Deterring violence motivated Grass Roots North Carolina to engineer passage of concealed carry in 1995. We've since worked to remove restrictions. Each time we expand carry to new areas - public assemblies, restaurants, educational property - naysayers predict shootings at traffic lights, bars and football games. Each time, they are wrong. Not only are permit-holders overwhelmingly law abiding, from 1995 through 2014 (the most recent data), the NCDOJ reports violent crime plummeted by 49.7%, including drops in murder (42.7%), rape (45.3%), robbery (52.2%) and aggravated assault (49.1%).
Sponsored by Representative Larry Pittman, House Bill 1148 is our next step in deterring violent predators by joining twelve other states - Alaska, Arizona, Arkansas, Idaho, Kansas, Maine, Mississippi, Missouri (awaiting signature), Vermont, Montana, West Virginia and Wyoming - in allowing lawful citizens to carry concealed firearms without burdensome permits (a/k/a "constitutional carry").
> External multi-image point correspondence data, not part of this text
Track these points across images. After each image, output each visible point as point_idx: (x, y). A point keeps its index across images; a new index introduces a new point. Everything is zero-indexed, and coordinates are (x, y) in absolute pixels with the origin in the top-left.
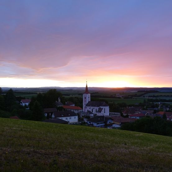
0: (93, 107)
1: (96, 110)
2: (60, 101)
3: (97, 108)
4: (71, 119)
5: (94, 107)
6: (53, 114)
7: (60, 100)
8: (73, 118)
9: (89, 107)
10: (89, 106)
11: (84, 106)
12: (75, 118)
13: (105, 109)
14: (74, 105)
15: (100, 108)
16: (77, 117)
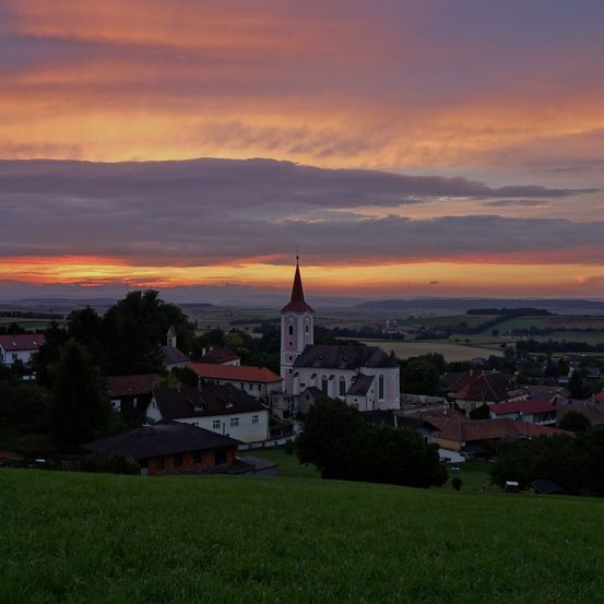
0: (328, 373)
1: (342, 384)
2: (174, 345)
3: (348, 376)
4: (237, 424)
5: (333, 372)
6: (154, 400)
7: (174, 340)
8: (245, 418)
9: (311, 372)
10: (309, 365)
11: (285, 365)
12: (255, 420)
13: (381, 380)
14: (236, 362)
15: (360, 375)
16: (263, 417)
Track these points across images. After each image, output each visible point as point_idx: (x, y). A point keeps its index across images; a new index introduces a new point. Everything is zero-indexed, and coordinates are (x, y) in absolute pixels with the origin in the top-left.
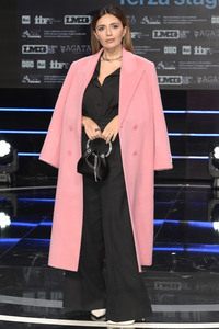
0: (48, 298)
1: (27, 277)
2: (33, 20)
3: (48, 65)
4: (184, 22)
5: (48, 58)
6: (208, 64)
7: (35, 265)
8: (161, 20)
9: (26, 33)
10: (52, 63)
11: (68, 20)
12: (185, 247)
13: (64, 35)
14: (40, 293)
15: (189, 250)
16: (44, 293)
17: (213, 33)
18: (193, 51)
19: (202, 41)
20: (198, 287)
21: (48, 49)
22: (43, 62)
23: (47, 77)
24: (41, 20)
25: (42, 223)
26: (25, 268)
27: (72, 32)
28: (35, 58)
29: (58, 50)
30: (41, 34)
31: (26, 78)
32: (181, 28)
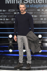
0: (6, 66)
1: (2, 62)
2: (2, 11)
3: (5, 19)
4: (32, 11)
5: (5, 18)
6: (37, 19)
7: (3, 59)
8: (27, 10)
9: (1, 13)
10: (6, 19)
11: (9, 10)
12: (33, 55)
13: (8, 13)
14: (4, 65)
15: (34, 56)
16: (5, 65)
17: (38, 13)
18: (34, 16)
19: (36, 14)
20: (36, 63)
21: (5, 16)
22: (4, 19)
23: (5, 22)
24: (4, 11)
25: (5, 51)
26: (1, 60)
27: (10, 13)
28: (3, 18)
29: (7, 17)
30: (4, 13)
31: (1, 22)
32: (32, 12)
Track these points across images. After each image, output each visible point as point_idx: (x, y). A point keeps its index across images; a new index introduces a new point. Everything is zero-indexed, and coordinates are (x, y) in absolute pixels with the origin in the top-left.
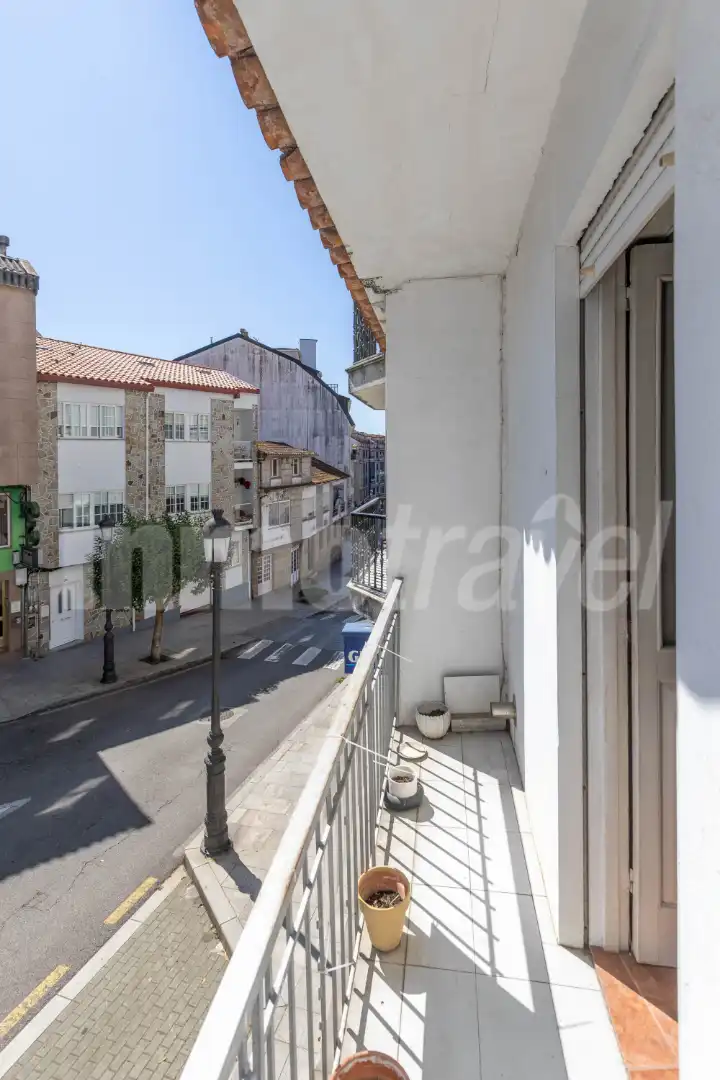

Although research suggests murder rates fall in proportion to increasing concealed carry, with only 570,000 active permits, North Carolina falls behind other states, presumably because high cost (several hundred dollars) and burdensome application requirements (multiple visits and up to six months for approval) make permits impractical for people with limited incomes.
When HB 1148 opponents predict carnage, ask for examples of constitutional carry causing problems elsewhere. A Google search revealed none. Tell them HB 1148 is actually more restrictive than other states by imposing on non-permitted carriers exactly the same legal qualifications as those with permits.
Radical Islamic terrorism is the latest additive to mass homicide, both here and abroad. It's time we join forward-thinking states and fight back.